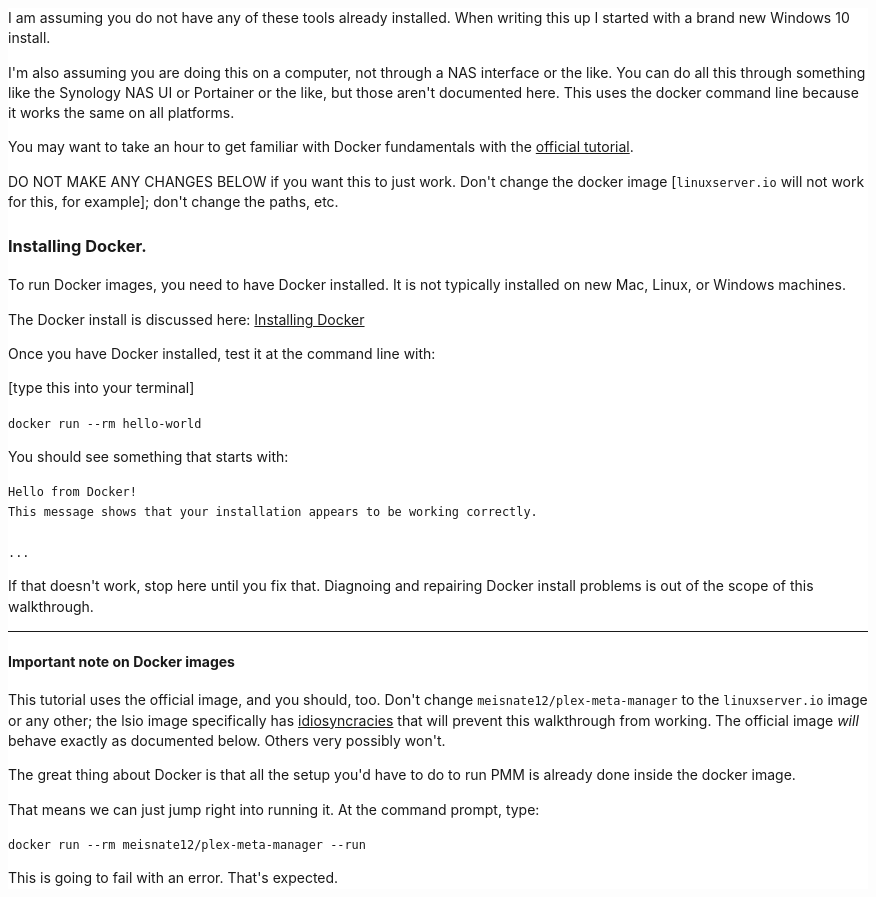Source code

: I am assuming you do not have any of these tools already installed.  When writing this up I started with a brand new Windows 10 install.

I'm also assuming you are doing this on a computer, not through a NAS interface or the like.  You can do all this through something like the Synology NAS UI or Portainer or the like, but those aren't documented here.  This uses the docker command line because it works the same on all platforms.

You may want to take an hour to get familiar with Docker fundamentals with the [official tutorial](https://www.docker.com/101-tutorial/).

DO NOT MAKE ANY CHANGES BELOW if you want this to just work.  Don't change the docker image [`linuxserver.io` will not work for this, for example]; don't change the paths, etc.

### Installing Docker.

To run Docker images, you need to have Docker installed.  It is not typically installed on new Mac, Linux, or Windows machines.

The Docker install is discussed here: [Installing Docker](https://docs.docker.com/engine/install/)

Once you have Docker installed, test it at the command line with:

[type this into your terminal]
```
docker run --rm hello-world
```

You should see something that starts with:

```
Hello from Docker!
This message shows that your installation appears to be working correctly.

...
```

If that doesn't work, stop here until you fix that.  Diagnoing and repairing Docker install problems is out of the scope of this walkthrough.

---

#### Important note on Docker images

This tutorial uses the official image, and you should, too.  Don't change `meisnate12/plex-meta-manager` to the `linuxserver.io` image or any other; the lsio image specifically has [idiosyncracies](alternative-docker.md) that will prevent this walkthrough from working.  The official image *will* behave exactly as documented below.  Others very possibly won't.

The great thing about Docker is that all the setup you'd have to do to run PMM is already done inside the docker image.

That means we can just jump right into running it.  At the command prompt, type:

```
docker run --rm meisnate12/plex-meta-manager --run

```

This is going to fail with an error.  That's expected.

**What to work on:**
Produce the material above again in full, with identical lines and no pictures.

**Result for this exercise:**
Source code

: I am assuming you do not have any of these tools already installed.  When writing this up I started with a brand new Windows 10 install.

I'm also assuming you are doing this on a computer, not through a NAS interface or the like.  You can do all this through something like the Synology NAS UI or Portainer or the like, but those aren't documented here.  This uses the docker command line because it works the same on all platforms.

You may want to take an hour to get familiar with Docker fundamentals with the [official tutorial](https://www.docker.com/101-tutorial/).

DO NOT MAKE ANY CHANGES BELOW if you want this to just work.  Don't change the docker image [`linuxserver.io` will not work for this, for example]; don't change the paths, etc.

### Installing Docker.

To run Docker images, you need to have Docker installed.  It is not typically installed on new Mac, Linux, or Windows machines.

The Docker install is discussed here: [Installing Docker](https://docs.docker.com/engine/install/)

Once you have Docker installed, test it at the command line with:

[type this into your terminal]
```
docker run --rm hello-world
```

You should see something that starts with:

```
Hello from Docker!
This message shows that your installation appears to be working correctly.

...
```

If that doesn't work, stop here until you fix that.  Diagnoing and repairing Docker install problems is out of the scope of this walkthrough.

---

#### Important note on Docker images

This tutorial uses the official image, and you should, too.  Don't change `meisnate12/plex-meta-manager` to the `linuxserver.io` image or any other; the lsio image specifically has [idiosyncracies](alternative-docker.md) that will prevent this walkthrough from working.  The official image *will* behave exactly as documented below.  Others very possibly won't.

The great thing about Docker is that all the setup you'd have to do to run PMM is already done inside the docker image.

That means we can just jump right into running it.  At the command prompt, type:

```
docker run --rm meisnate12/plex-meta-manager --run

```

This is going to fail with an error.  That's expected.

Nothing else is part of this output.